Friday, March 16, 2007

Crumbs & Crumby - Rozee's Story

It is always better to say nothing than to say something that is obvious and hurt me. Did he do it deliberately? To shoo me away? Or did he really feel that way? I will never know...This is one thing that would forever itch my mind and keep me sleepless in my sleep. For even in my sleep I hear those words, and the vibration of his voice when he said them. It wasn’t something I did not know, yet I just didn’t want to hear it from him. I thought I conveyed him the message through the fear I hid in my eyes.

Summer came with a lot of fanfare. Gold rays spurted through blinds. The clothes on the rail whipped the smell of frizzling grass indoors. Everything around grew dewy including the people. Ice tinkled every half hr onto trays and into glasses. The bottle openers were out. So were the flower pattern hankies to mop liquid black salt off tanned gorges. Through the windows you could see everyone doing a jig towards the shade.

In spite of all the gaiety by default, there came some clammy news. The Cricket World Cup. To a prototype Gingerbread boy in happy self-imposed exile this doesn’t forebode good. Well, cause people snack as they watch wickers swing and wickets down.

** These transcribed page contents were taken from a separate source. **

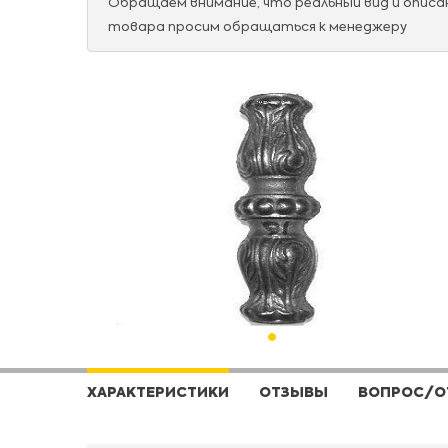
Обращаем внимание, что реальный вид и опис
товара просим обращаться к менеджеру
ХАРАКТЕРИСТИКИ
ОТЗЫВЫ
ВОПРОС/О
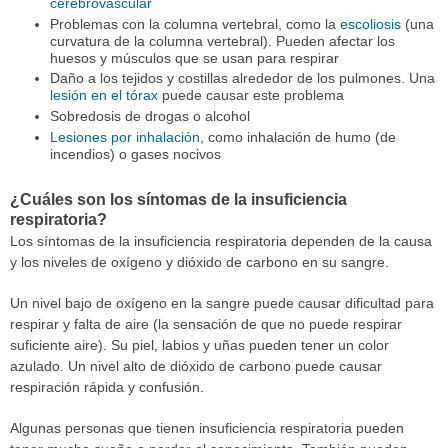
cerebrovascular
Problemas con la columna vertebral, como la
escoliosis
(una
curvatura de la columna vertebral). Pueden afectar los
huesos y músculos que se usan para respirar
Daño a los tejidos y costillas alrededor de los pulmones. Una
lesión en el tórax
puede causar este problema
Sobredosis de drogas o alcohol
Lesiones por inhalación
, como inhalación de humo (de
incendios) o gases nocivos
¿Cuáles son los síntomas de la insuficiencia
respiratoria?
Los síntomas de la insuficiencia respiratoria dependen de la causa
y los niveles de oxígeno y dióxido de carbono en su sangre.
Un nivel bajo de oxígeno en la sangre puede causar dificultad para
respirar y falta de aire (la sensación de que no puede respirar
suficiente aire). Su piel, labios y uñas pueden tener un color
azulado. Un nivel alto de dióxido de carbono puede causar
respiración rápida y confusión.
Algunas personas que tienen insuficiencia respiratoria pueden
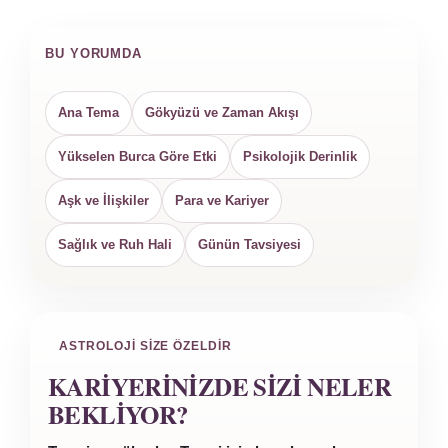
BU YORUMDA
Ana Tema
Gökyüzü ve Zaman Akışı
Yükselen Burca Göre Etki
Psikolojik Derinlik
Aşk ve İlişkiler
Para ve Kariyer
Sağlık ve Ruh Hali
Günün Tavsiyesi
ASTROLOJI SIZE ÖZELDIR
KARIYERINIZDE SIZI NELER
BEKLIYOR?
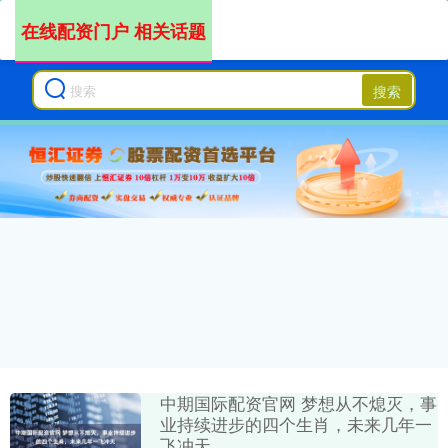
在线配资门户 相关话题
搜索
中期国际配资官网 梦想从不熄灭，事
业持续进步的四个生肖，未来几年一
飞冲天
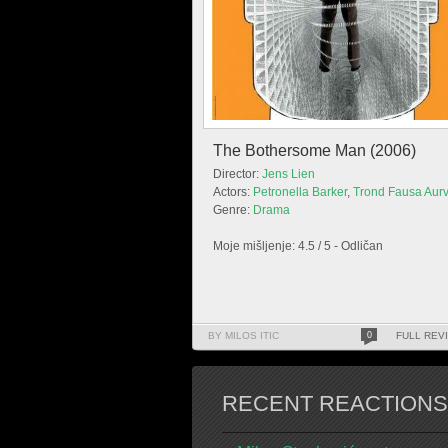
The Bothersome Man (2006)
Director:
Jens Lien
Actors:
Petronella Barker
,
Trond Fausa Aur
Genre:
Drama
Moje mišljenje: 4.5 / 5 - Odličan
BY MILOS ITIC
0
FULL REV
RECENT REACTIONS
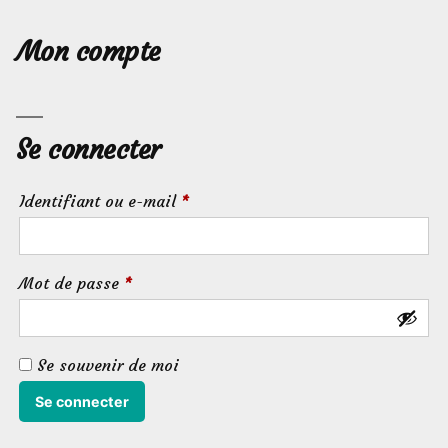
sur
Facebook
Mon compte
Se connecter
Obligatoire
Identifiant ou e-mail
*
Obligatoire
Mot de passe
*
Se souvenir de moi
Se connecter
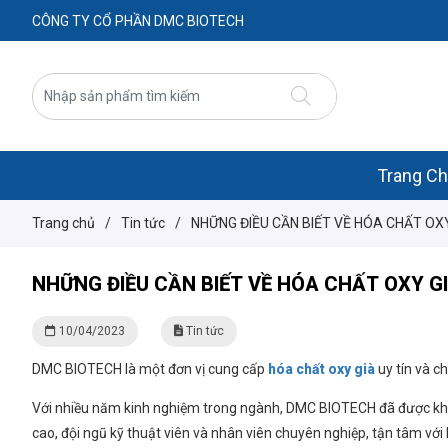
CÔNG TY CỔ PHẦN DMC BIOTECH
Trang C
Trang chủ
/
Tin tức
/
NHỮNG ĐIỀU CẦN BIẾT VỀ HÓA CHẤT OX
NHỮNG ĐIỀU CẦN BIẾT VỀ HÓA CHẤT OXY G
10/04/2023
Tin tức
DMC BIOTECH là một đơn vị cung cấp
hóa chất oxy già
uy tín và c
Với nhiều năm kinh nghiệm trong ngành, DMC BIOTECH đã được khẳ
cao, đội ngũ kỹ thuật viên và nhân viên chuyên nghiệp, tận tâm với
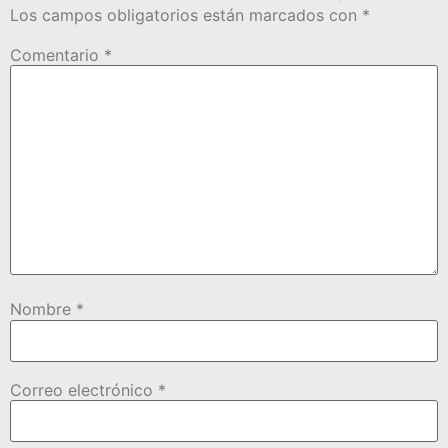
Los campos obligatorios están marcados con
*
Comentario
*
Nombre
*
Correo electrónico
*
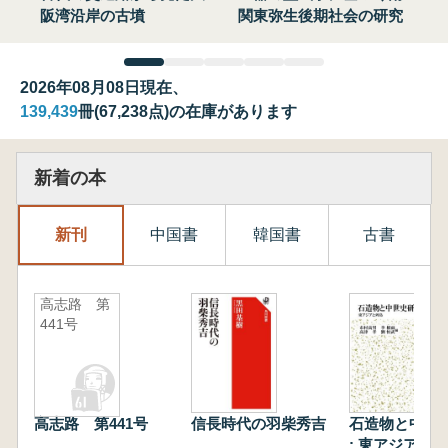
阪湾沿岸の古墳
関東弥生後期社会の研究
2026年08月08日現在、
139,439
冊(67,238点)の在庫があります
新着の本
新刊
中国書
韓国書
古書
高志路 第
441号
高志路 第441号
信長時代の羽柴秀吉
石造物と中世
: 東アジアと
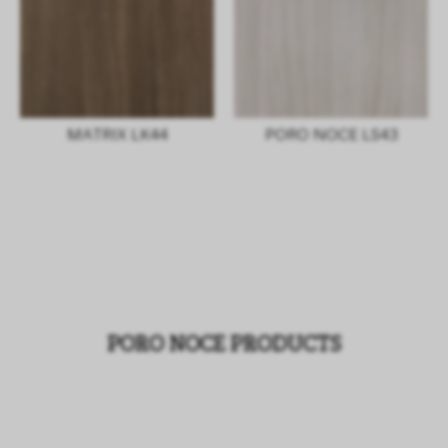
MATRIX LK44
PORO NOCE LS43
PORO NOCE PRODUCTS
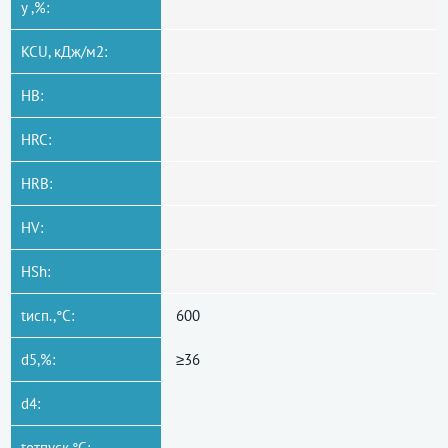
y ,%:
KCU, кДж/м2:
HB:
HRC:
HRB:
HV:
HSh:
tисп.,°C:
600
d5,%:
≥36
d4:
tотпуск,°C:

For a minor flashback, the original Gingerbread boy dodged quite a few and ended in a fox’ tummy. Well, all I can say is, thank god the cow didn’t get him. Regurgitation is quite unsavory. You see, gingerbread is what you call a one-time instant crunchy flavour. But I digress. I, the new prototype outran the baker, landed in an assorted cookie jar of a premium kind making its way across oceans as Monty Panesar’s gift to a girl named Sumthnwinder. Luckily for me I escaped the gorging process. And to cut a long story short I made it into the hands of a kind small-town Dhaba owner who had no appetite for anything but butter chicken. A loving keeper indeed and it grew mutual. Every morning I get a quick scrape and some pink and Ajanta blue squeezed on that get me looking iced and garish.

Even though hopes for the Hockey World Cup for India belonged only to the zany, the rest of the townspeople didn’t need no hope to smack up snacks to stack up their racks while glued to the only LCD TV in town i.e. at my keeper’s place.

Where do I fit into this easy-maintenance lot? Once in a while there’d be a shortage of kurkure or jilebi as they watched scuttling figures and made the occasional remark about sexy calf muscles. It seems focus is a snack. And when that’s out restlessness sets in and the sexy calf muscles can be damned! At tense moments as these, there’d be the rabid eye glancing my way, itching to snap me in two. But my keeper’s surly appearance by my side would squelch even the teeniest sign of mutiny. This was last year.

And now, The Cricket World Cup! It is BIG! And so would be the snacking. My keeper had been brooding the past one week and looking my way with a sense of guilt, apprehension, love and I think I noticed even hunger and faint curiosity for the unknown. Things weren’t ok as always between my gracious keeper and me. The early morning shaves had grown shoddy, the icing runny. It’s as though he just wanted to be over with me ASAP. For a gingerbread boy, I have quite a heart. It hurt I tell you.

My eyelid started ticking. There was a grudging animosity in the air. My keeper’s shoulder slid to a spooky slouch. His eyes and fingers constantly thumbed the snack racks and the quantity ledgers respectively. There were blood-shot sneaks taken my way with a drooly leer. But like menthol induced whistles there were those short bursts of love that came through. Yet, I felt day by day that I never knew him ever.

On a starry night, I was taken out of my casing for one of those nightly treats, where I could sit on his lap and trace patterns that never end with them sparkly. This time however, the unrest of many days didn’t allow excitement to stir. But once out, swinging my crispy legs off his knee, it was hard not to get comfortable. My eyes roved the silver. A sudden draft nipped my iced nose. And that’s when I noticed the utter stillness with which he sat. Right then, he took me onto his palm and peered at me wonky-eyed as I looked at him with wild hope characteristic of doom. And he said, “Sadly, it won’t be me who first tastes you, biscuit.”